By working with the vector derivative in the tangent Clifford bundle, all the convenience and clarity provided by differential forms is preserved, but without the complication of excess function arguments as is necessary with forms. This simplification enables much closer correspondence to standard notations and vector calculus methods, as used in the main text. In fact, one can argue that the unification of the exterior derivative and codifferential encourages more structurally transparent calculations than with differential forms alone.

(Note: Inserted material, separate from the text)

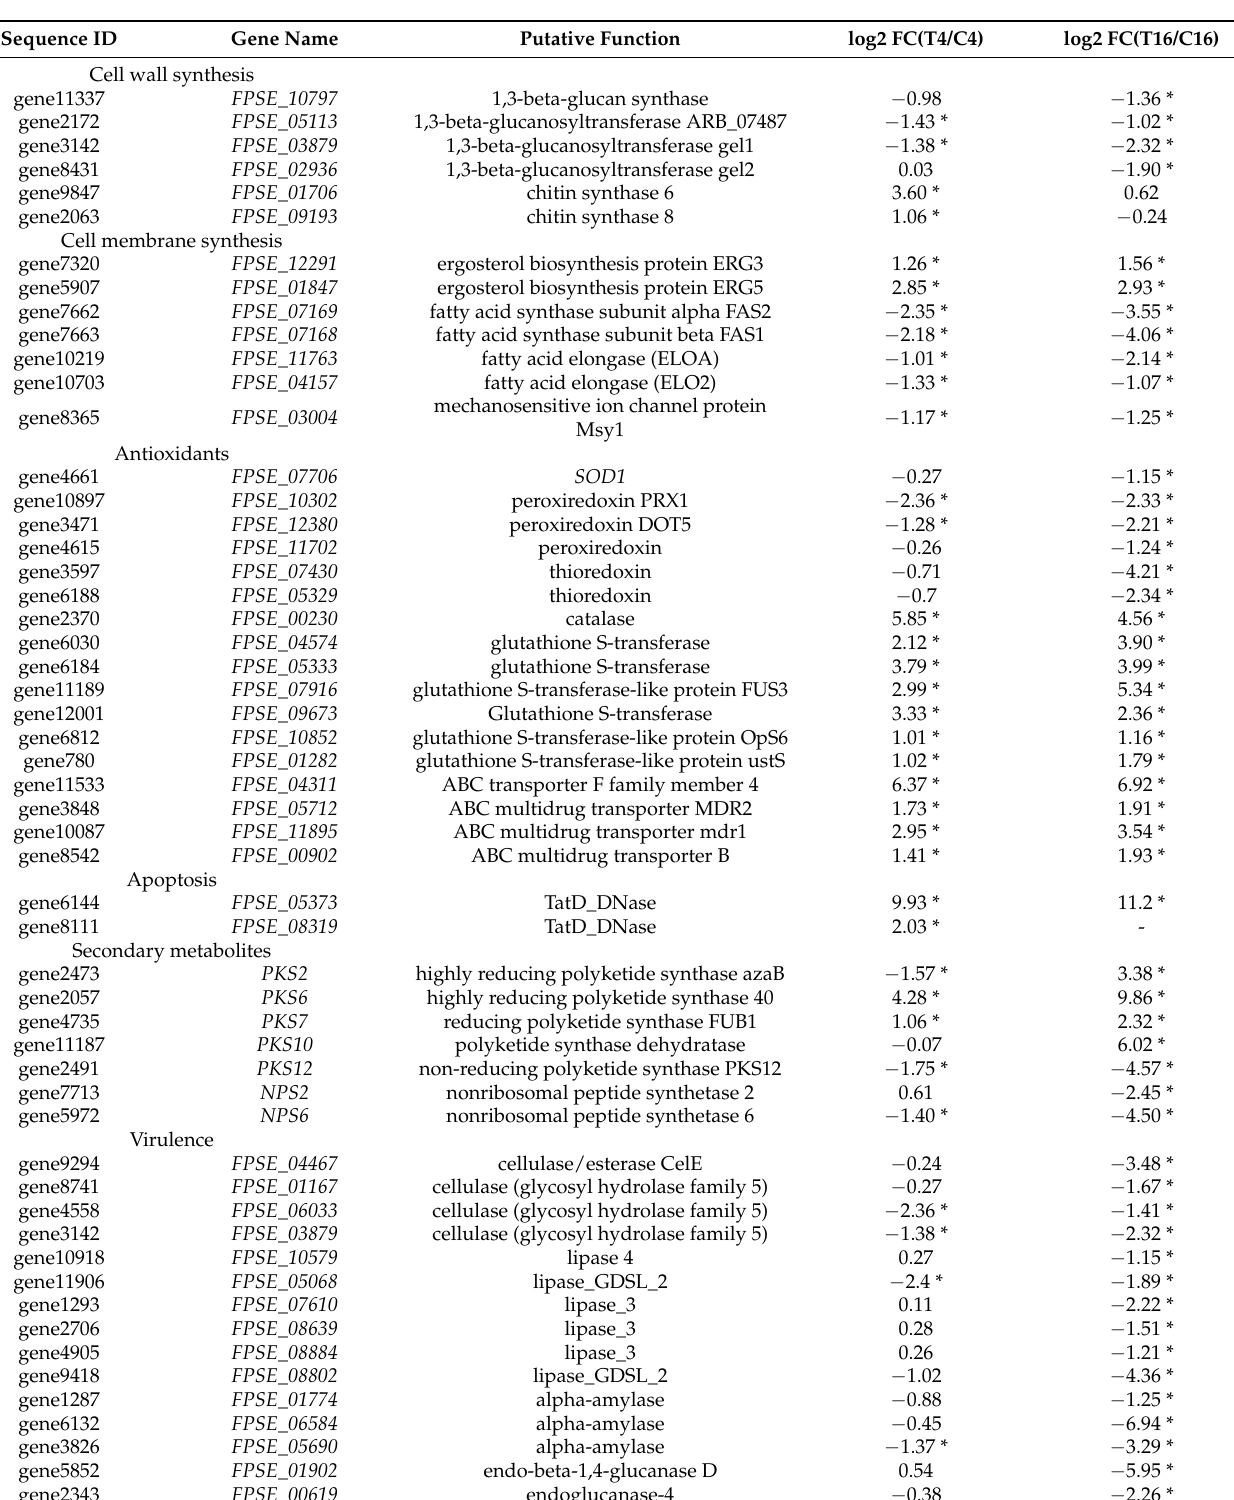
Table 1. Fold changes in F. pseudograminearum differently expressed genes (DEGs) between pure cultures and co-cultures with YB-185 at 4 h and 16 h cultivation. Sequence ID is the assembled unigene; gene name is from the mapped gene in the genome of Fusarium pseudograminearum CS3096; and putative function from the Pfam, Swiss-Prot, and COG databases. C4 and T4 samples are RNAs of F. pseudograminearum cultured for 4 h without or with YB-185, respectively, and C16 and T16 samples are RNAs of F. pseudograminearum cultured for 16 h without or with YB-185,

For example, the Maxwell electromagnetic equations of motion can be written as the single Clifford algebra equation \(\nabla F = j\), where F is a bivector and \(j = j_e + (j_m/c) I\) is a complex 4-vector containing both electric and magnetic sources. This contrasts with the pair of equations commonly seen in treatments that use differential forms, \(\delta F = \mu \,j_e\) and \(\delta G = \mu \,j_m/c\), where F is the Faraday 2-form and \(G = \star F\) is the dual Maxwell 2-form treated separately, with the currents \(j_e\) and \(j_m\) both treated as one-forms despite the magnetic current \(j_m\) properly having the character of a pseudo-4-vector geometrically. One can fix this standard differential forms treatment by writing instead, \((\delta + d)F = \mu \,(j_e + \star j_m/c)\), which then becomes identical in the cotangent bundle to the content of the spacetime Clifford algebra formulation in the tangent bundle, \(\nabla F = \mu \,j\), albeit using less compact notation.

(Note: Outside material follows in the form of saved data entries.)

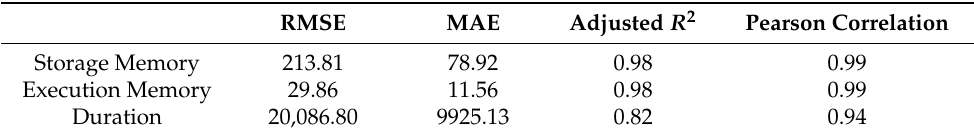
Table 11. Performance evaluation of the prediction model.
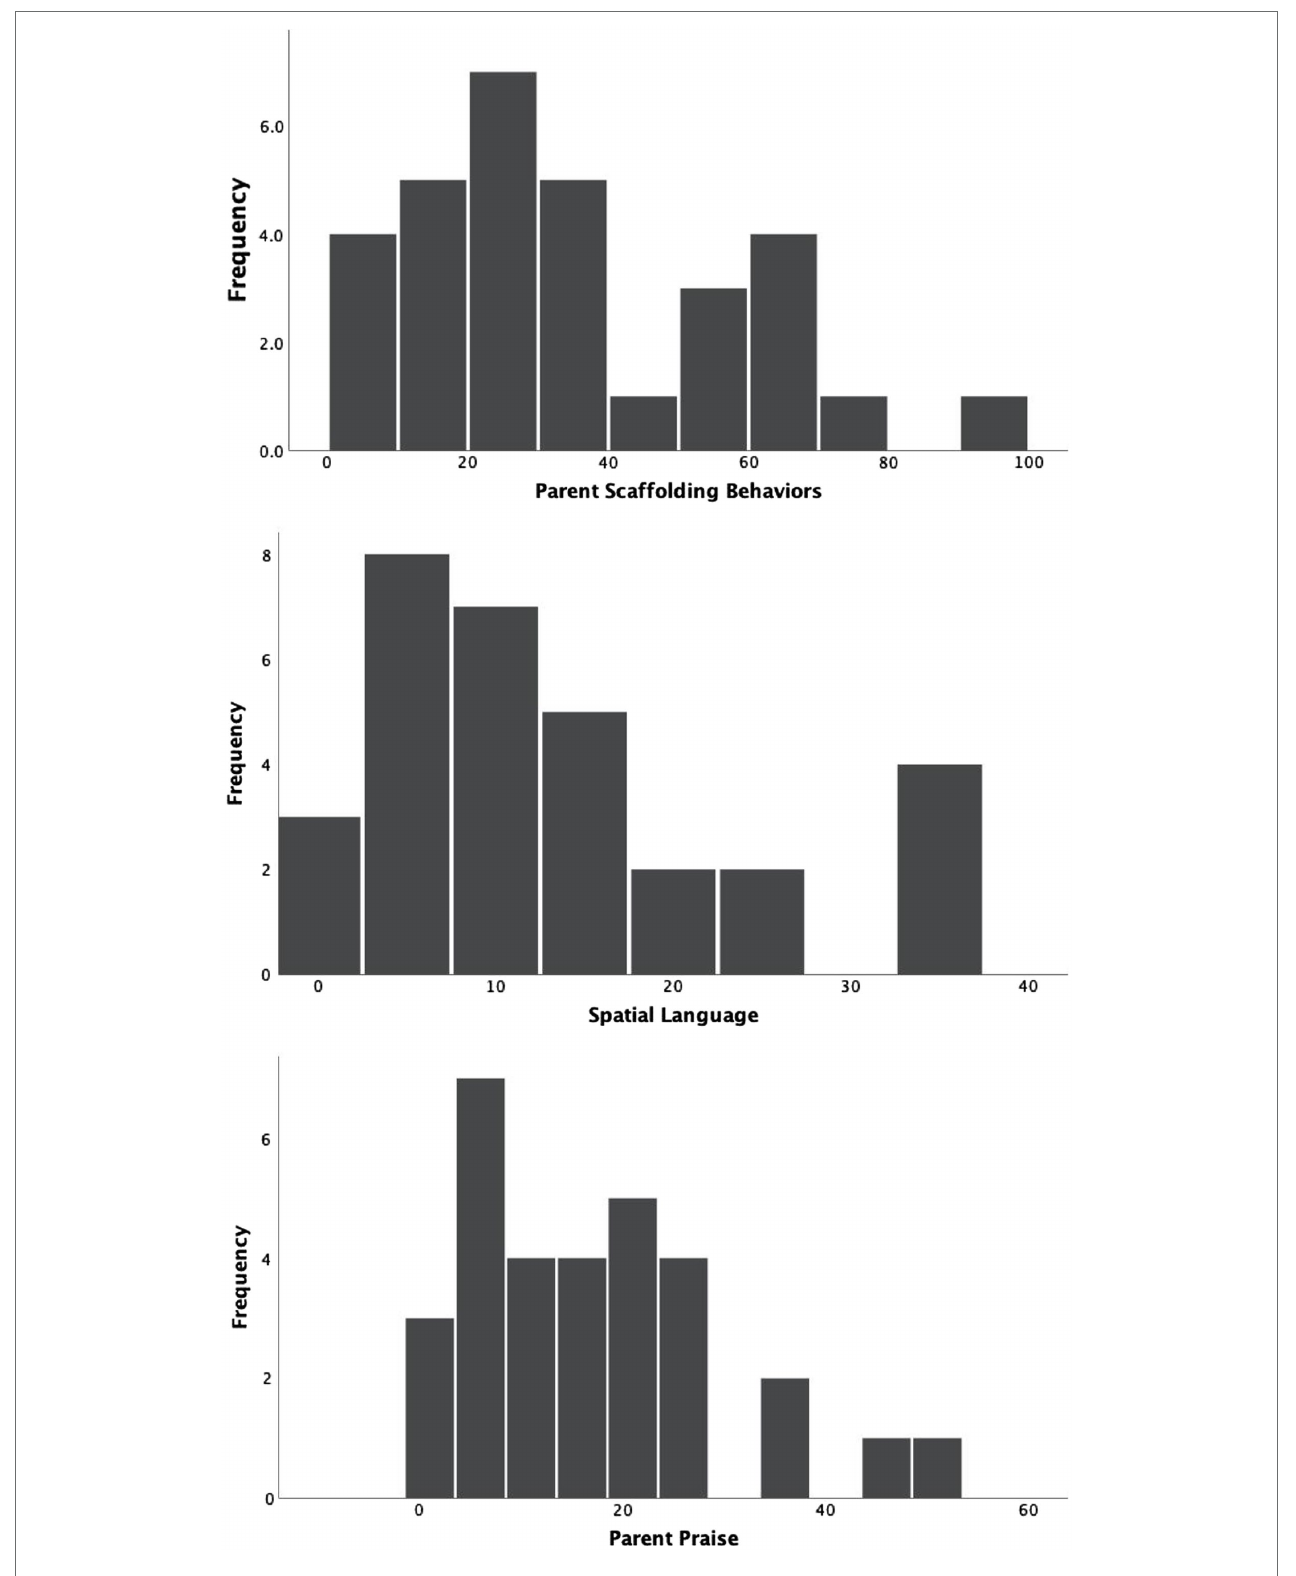
FIGURE 4 | Distribution of parent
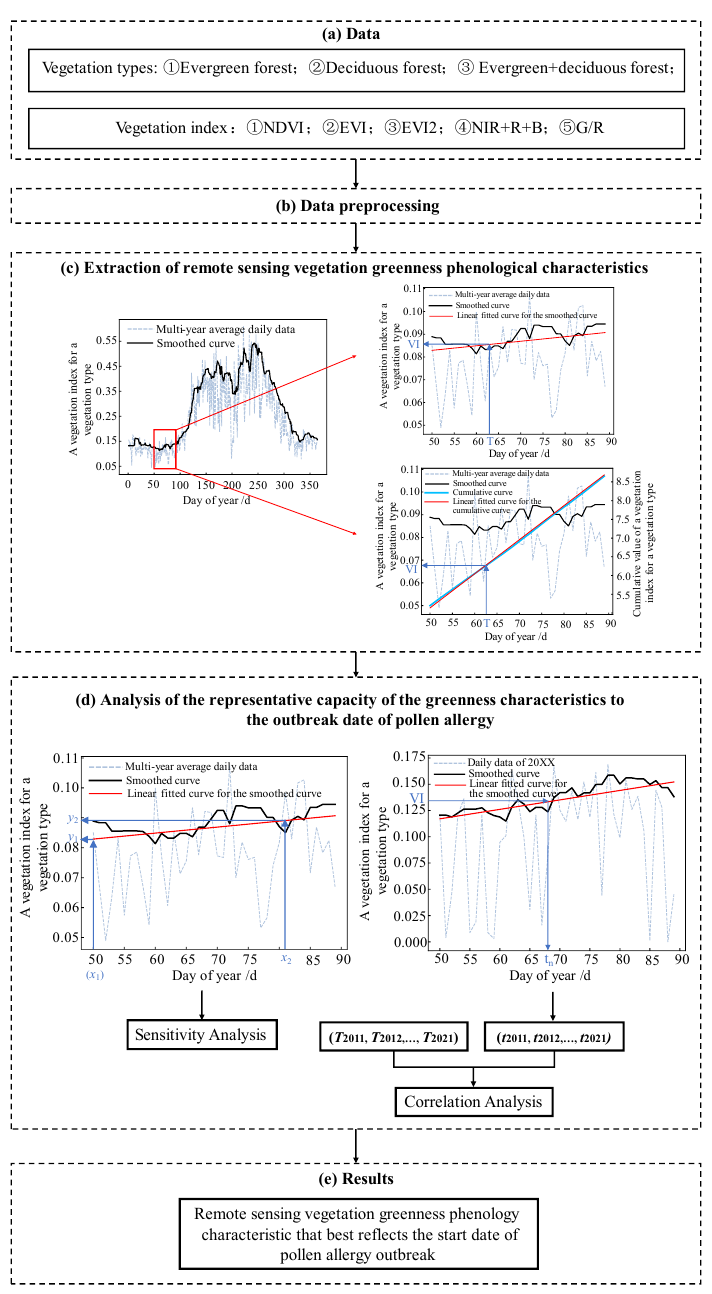
Figure 2. Technical process diagram for the extraction of satellite-derived vegetation greenness phenological characteristics before the pollen allergy outbreak. T in the right plots of ( c ) is the average DOY of spring pollen allergy outbreak during 2011–2021; VI in the right plots of ( c ) and ( d ) is the vegetation index value corresponding to the average DOY of pollen allergy outbreak; x 1 in the left plot of ( c ) is the DOY that 20 days earlier than the earliest breakout date of spring pollen allergy during 2011–2021, i.e., the 50th day; x 2 is the average DOY of spring pollen allergy outbreak during 2011–2021, i.e., the 81st day; y 1 is the vegetation index value corresponding to x 1 on the fitted curve of the smoothed multiyear average daily curve of a vegetation index for a vegetation type; y 2 is the vegetation index value corresponding to x 2 on the fitted curve of the smoothed multiyear average daily curve of a vegetation index for a vegetation type; t n in the right plot of ( d ) is the corresponding DOY of VI in each year during 2011–2021; and T n is the DOY of spring pollen allergy outbreak in each year during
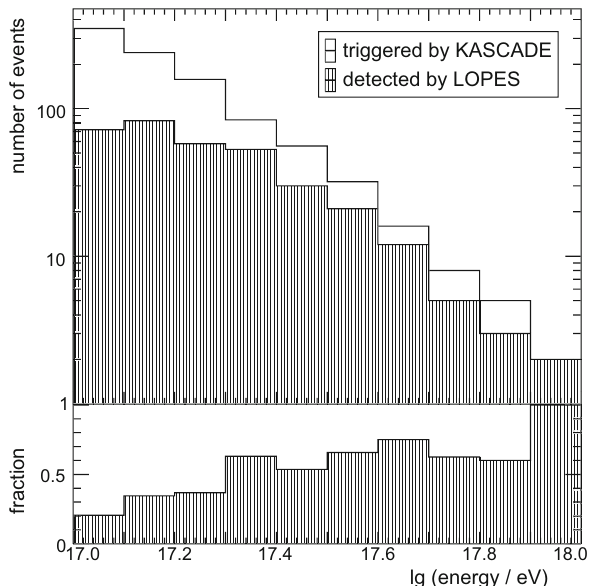
Fig. 9 Top: Number of events triggered by the KASCADE array with a reconstructed energy above 10 17 eV (no event had an energy above 10 18 eV); and the number of events in the subset passing all LOPES quality cuts. Bottom: Fraction of the two event numbers which is a measure for the efficiency of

1.4 A.4: Lagrangian densities

Recall that a Lagrangian density properly is a 4-volume integration measure that is a function of the dynamical fields; extremizing the action as the integrated Lagrangian density with respect to variations of the dynamical fields then produce the classical equations of motion. Thus, the Lagrangian density should geometrically correspond to a volume 4-form on spacetime that is invariant under the correct physical symmetries, including those of spacetime itself.

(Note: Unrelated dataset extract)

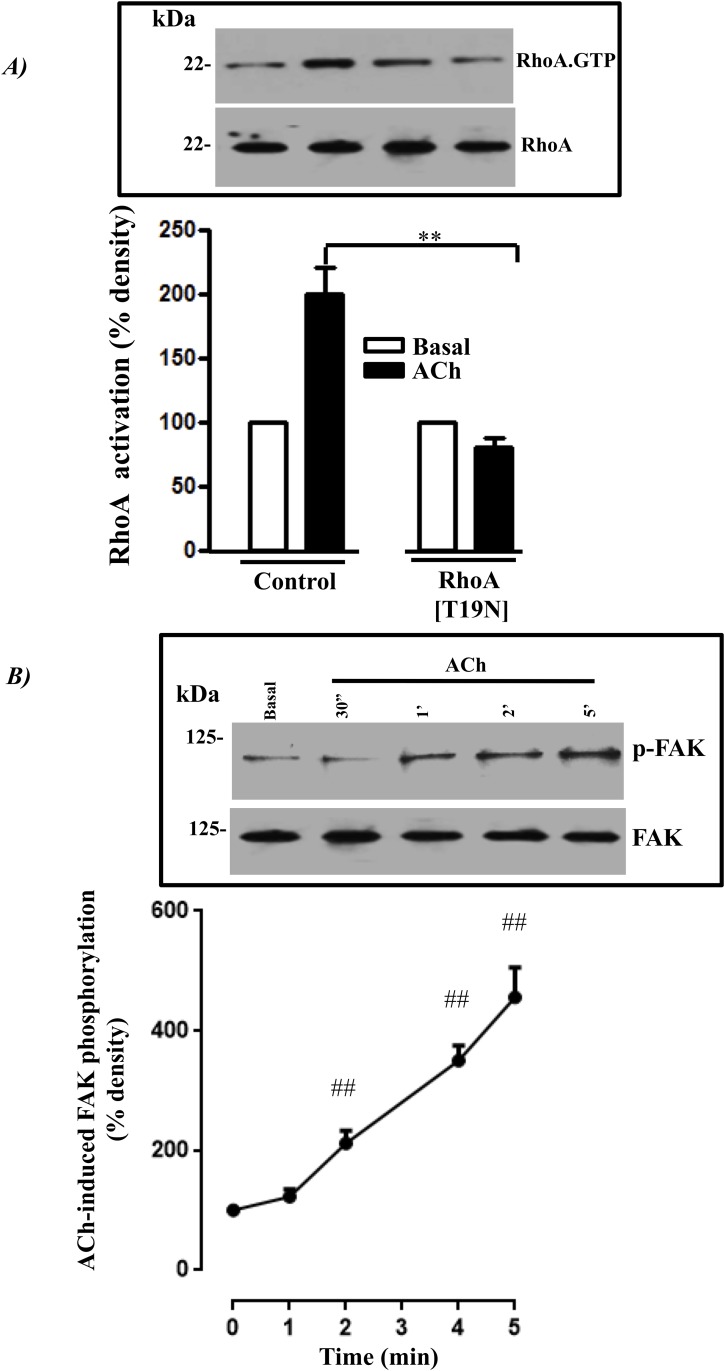
Stimulation of RhoA activity and phosphorylation of FAK by acetylcholine (ACh).A: Cultured smooth muscle cells expressing either control vector or RhoA dominant negative (RhoA [T19N]) were treated for 10 min with 1 μM ACh. Immunoprecipitates derived from 500 μg of protein using the glutathione S-transferase-tagged Rho-binding domain region of Rhotekin beads were separated using SDS-PAGE and immunoblotted using RhoA antibody; the results are expressed as densitometric values. Values are means ± SE of four experiments. B: Immunoblots of FAK and phospho-FAK (Y397) from extracts of smooth muscle cells either unstimulated or stimulated with 1 μM ACh for different time periods ≤ 5 min. Phosphorylation of FAK was measured using phospho-specific Tyr FAK (Y397) antibody. The results are expressed as densitometric values. Values are means ± SE of five experiments. **P<0.001, ## P<0.01.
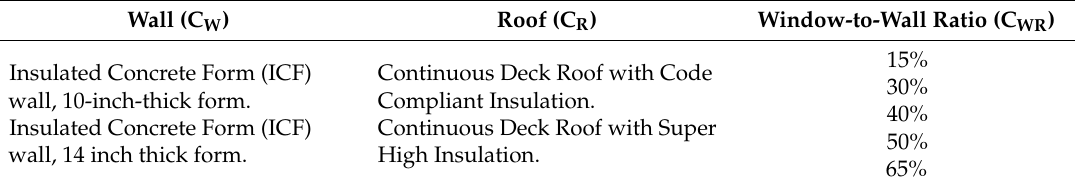
Table 2. The applied alternatives of construction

To make explicit how this idea connects to the tangent Clifford bundle used here, a 4-form is a local linear map \(d^4\,S(x)[v_0(x),v_1(x),v_2(x),v_3(x)] = \mathcal {L}(x) \cdot (v_0(x)\wedge v_1(x)\wedge v_2(x)\wedge v_3(x))\) in the cotangent space at a point x that takes four 4-vector arguments in the tangent space at x, constructs an invariant pseudoscalar 4-volume in the tangent space out of them, then contracts that volume with another local 4-volume \(\mathcal {L}(x)\) to produce a scalar measured value. The 4-volume \(\mathcal {L}(x)\) is a grade-4 object in the tangent Clifford algebra, so is proportional to the local unit pseudoscalar I(x) at the point x. A spacetime Riemann sum, \(\sum _k d^4S(x)[\delta V_k(x)]\), implicitly passes in small vector increments \((\delta x)^\mu \gamma _\mu (x)\) along independent vector directions to construct small invariant 4-volumes \(\delta V_k(x) = (\prod _\mu (\delta x)^\mu )I(x)\) that are proportional to the local pseudoscalar I(x), then evaluates the 4-form measure \(d^4S(x)[\delta V_k(x)]\) on each such local volume, and sums those measured values over a grid of small volumes that partition the spacetime volume being integrated. Taking the limit as the small volumes \(\delta V_k(x)\) become infinitesimal in magnitude yields a spacetime action integral \(S = \int d^4\,S(x) = \int \mathcal {L}(x)\cdot d^4V(x)\) as the limiting value of the Riemann sum, with resulting directed volume measure \(d^4V(x) = |d^4 V|I(x)\).

The important takeaway is that such a integration measure 4-form is fully characterized by a grade-4 pseudoscalar field \(\mathcal {L}(x)\) in the tangent Clifford bundle, which we can identify as the geometric content of the Lagrangian density. For the action S to yield an invariant scalar value, as usually assumed, the density \(\mathcal {L}(x)\) must be proportional to the unit 4-volume field I(x). The traditional scalar Lagrangians in Eqs. (23) and (32) leave out this volume factor as implicit.